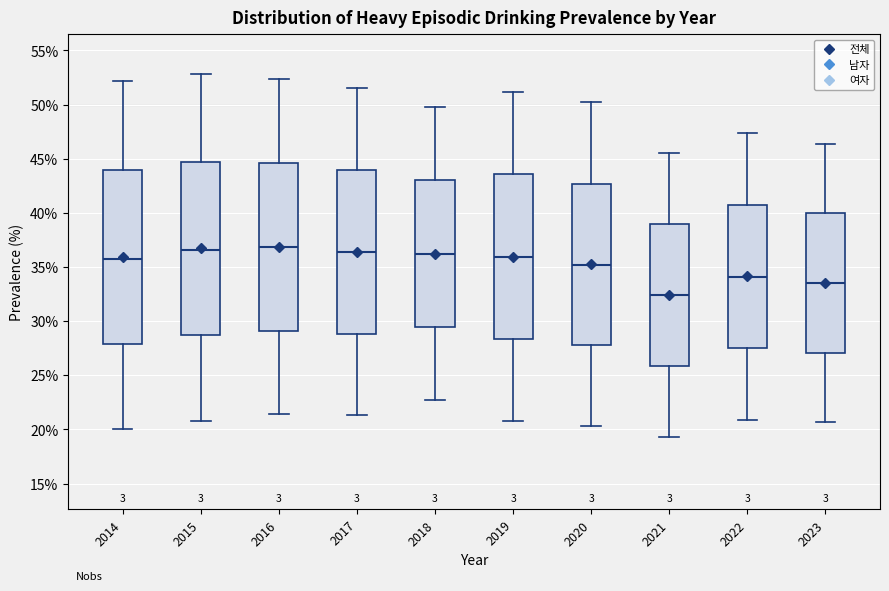

Reading left to right, transcribe this box plot: for each box, give where its median line is, the range the box spans, and where its two whiskers end, as read against the y-axis. The values are not printed on the chart, so give them approximately, as read against the axis.

2014: median 35.5, box 28.0 to 44.0, whiskers 20.0 to 52.0
2015: median 36.5, box 28.5 to 44.5, whiskers 21.0 to 53.0
2016: median 37.0, box 29.0 to 44.5, whiskers 21.5 to 52.5
2017: median 36.5, box 29.0 to 44.0, whiskers 21.5 to 51.5
2018: median 36.0, box 29.5 to 43.0, whiskers 22.5 to 50.0
2019: median 36.0, box 28.5 to 43.5, whiskers 21.0 to 51.0
2020: median 35.0, box 28.0 to 42.5, whiskers 20.5 to 50.0
2021: median 32.5, box 26.0 to 39.0, whiskers 19.5 to 45.5
2022: median 34.0, box 27.5 to 41.0, whiskers 21.0 to 47.5
2023: median 33.5, box 27.0 to 40.0, whiskers 20.5 to 46.5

=-=-=

▶ _What to work on_
Reproduce every line of the records above word for word, omitting the picture.

▶ _Task answer_
Reading left to right, transcribe this box plot: for each box, give where its median line is, the range the box spans, and where its two whiskers end, as read against the y-axis. The values are not printed on the chart, so give them approximately, as read against the axis.

2014: median 35.5, box 28.0 to 44.0, whiskers 20.0 to 52.0
2015: median 36.5, box 28.5 to 44.5, whiskers 21.0 to 53.0
2016: median 37.0, box 29.0 to 44.5, whiskers 21.5 to 52.5
2017: median 36.5, box 29.0 to 44.0, whiskers 21.5 to 51.5
2018: median 36.0, box 29.5 to 43.0, whiskers 22.5 to 50.0
2019: median 36.0, box 28.5 to 43.5, whiskers 21.0 to 51.0
2020: median 35.0, box 28.0 to 42.5, whiskers 20.5 to 50.0
2021: median 32.5, box 26.0 to 39.0, whiskers 19.5 to 45.5
2022: median 34.0, box 27.5 to 41.0, whiskers 21.0 to 47.5
2023: median 33.5, box 27.0 to 40.0, whiskers 20.5 to 46.5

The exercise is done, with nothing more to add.